### Provided material
— Begin —

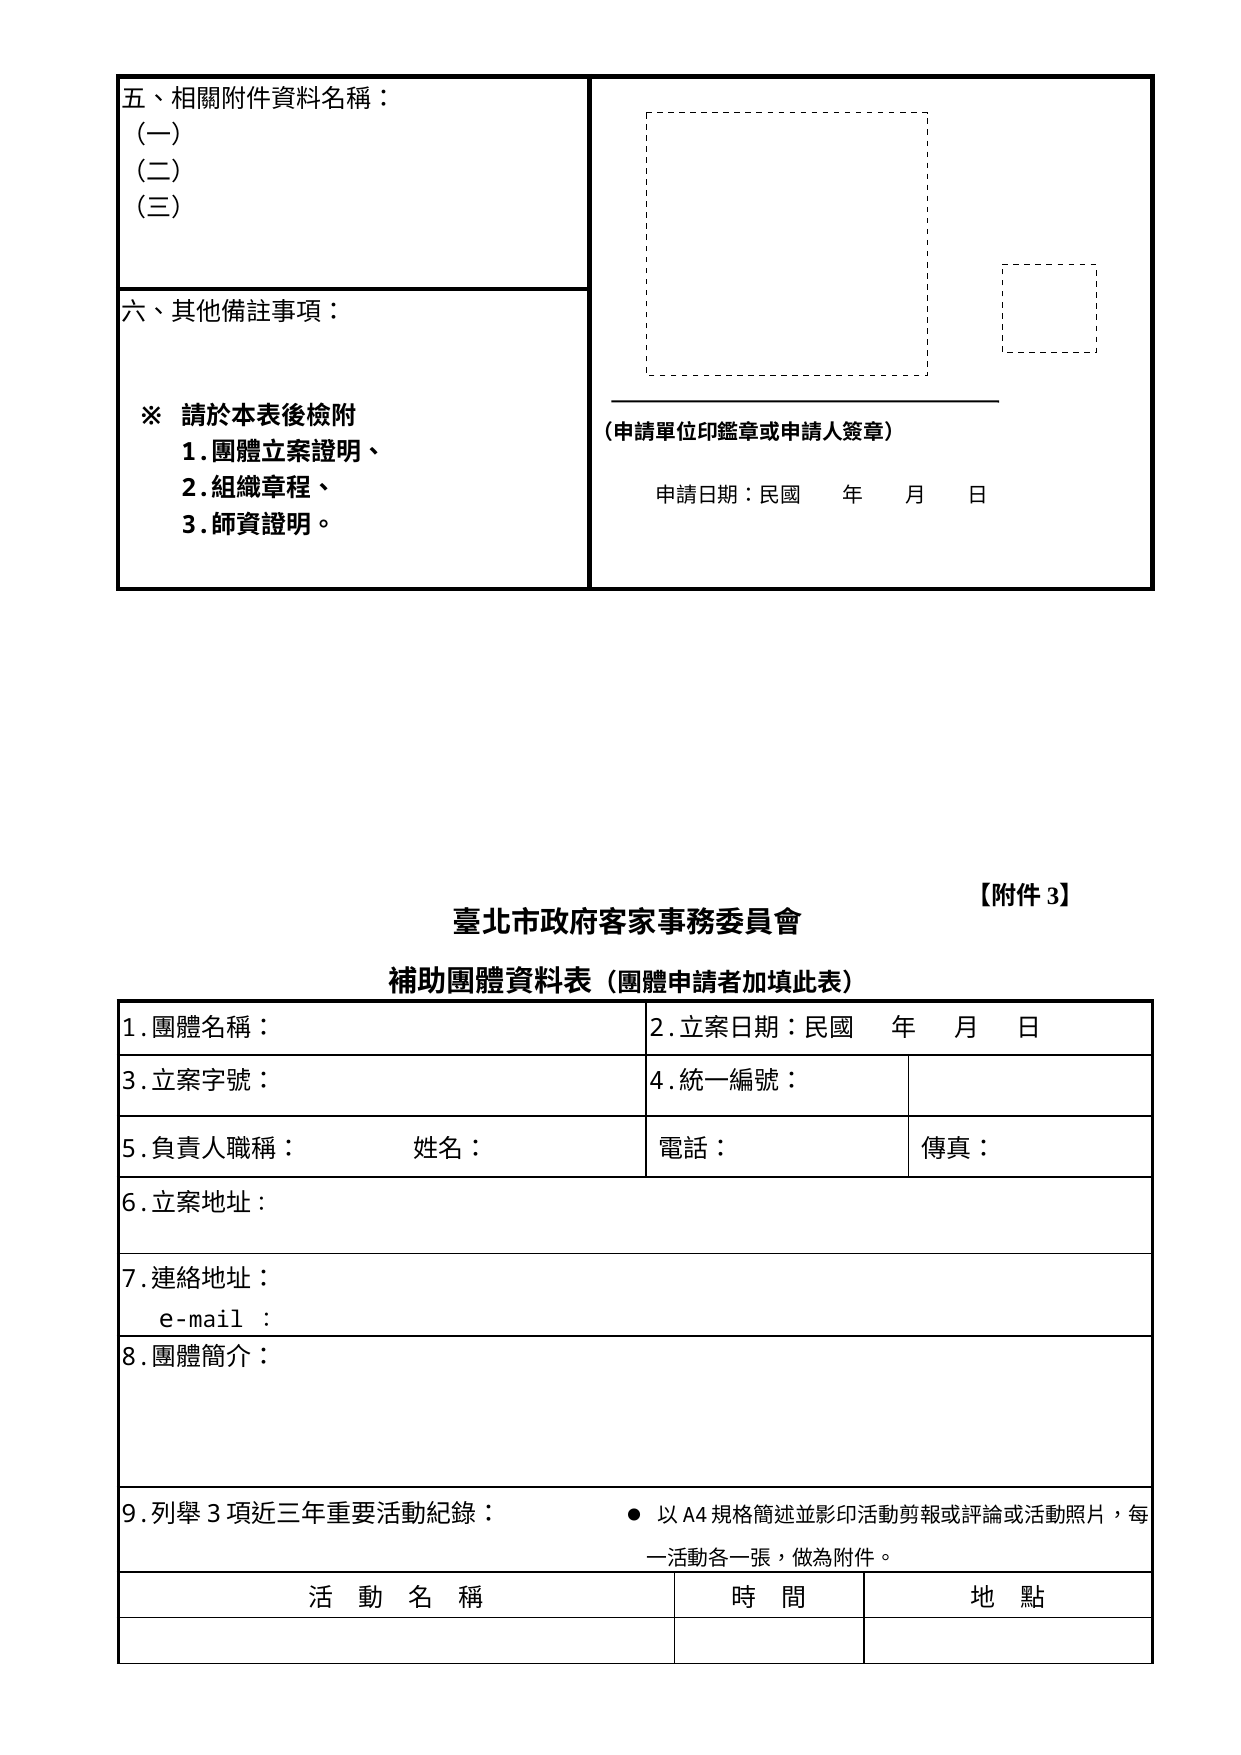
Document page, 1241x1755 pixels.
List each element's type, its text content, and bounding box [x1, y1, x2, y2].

— End —
— Begin —

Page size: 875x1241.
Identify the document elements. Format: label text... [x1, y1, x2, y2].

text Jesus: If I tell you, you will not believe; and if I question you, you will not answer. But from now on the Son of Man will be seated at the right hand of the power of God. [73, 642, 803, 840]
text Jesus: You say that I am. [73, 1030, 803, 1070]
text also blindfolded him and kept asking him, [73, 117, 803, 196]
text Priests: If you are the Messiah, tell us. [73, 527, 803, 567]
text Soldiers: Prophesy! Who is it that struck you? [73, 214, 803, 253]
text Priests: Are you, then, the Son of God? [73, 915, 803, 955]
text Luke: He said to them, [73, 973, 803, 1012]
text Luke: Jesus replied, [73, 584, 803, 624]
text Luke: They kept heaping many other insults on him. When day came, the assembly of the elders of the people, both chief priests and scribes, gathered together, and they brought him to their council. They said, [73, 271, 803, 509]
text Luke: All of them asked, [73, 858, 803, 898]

— End —
— Begin —

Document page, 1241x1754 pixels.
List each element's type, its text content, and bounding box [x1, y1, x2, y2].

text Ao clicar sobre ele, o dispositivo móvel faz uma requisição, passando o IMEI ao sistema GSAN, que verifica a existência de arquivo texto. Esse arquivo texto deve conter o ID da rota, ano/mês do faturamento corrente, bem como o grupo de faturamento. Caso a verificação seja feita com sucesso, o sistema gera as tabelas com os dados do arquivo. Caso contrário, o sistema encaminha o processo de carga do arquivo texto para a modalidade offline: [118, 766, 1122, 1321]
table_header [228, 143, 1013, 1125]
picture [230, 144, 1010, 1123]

— End —

### What you have to do
Copy out word for word the part of the records that opens with the line containing "Document page, 1241x1754 pixels." and closes with the line containing "picture [230, 144, 1010, 1123]", including both of those lines.

### Final result
Document page, 1241x1754 pixels.
List each element's type, its text content, and bounding box [x1, y1, x2, y2].

text Ao clicar sobre ele, o dispositivo móvel faz uma requisição, passando o IMEI ao sistema GSAN, que verifica a existência de arquivo texto. Esse arquivo texto deve conter o ID da rota, ano/mês do faturamento corrente, bem como o grupo de faturamento. Caso a verificação seja feita com sucesso, o sistema gera as tabelas com os dados do arquivo. Caso contrário, o sistema encaminha o processo de carga do arquivo texto para a modalidade offline: [118, 766, 1122, 1321]
table_header [228, 143, 1013, 1125]
picture [230, 144, 1010, 1123]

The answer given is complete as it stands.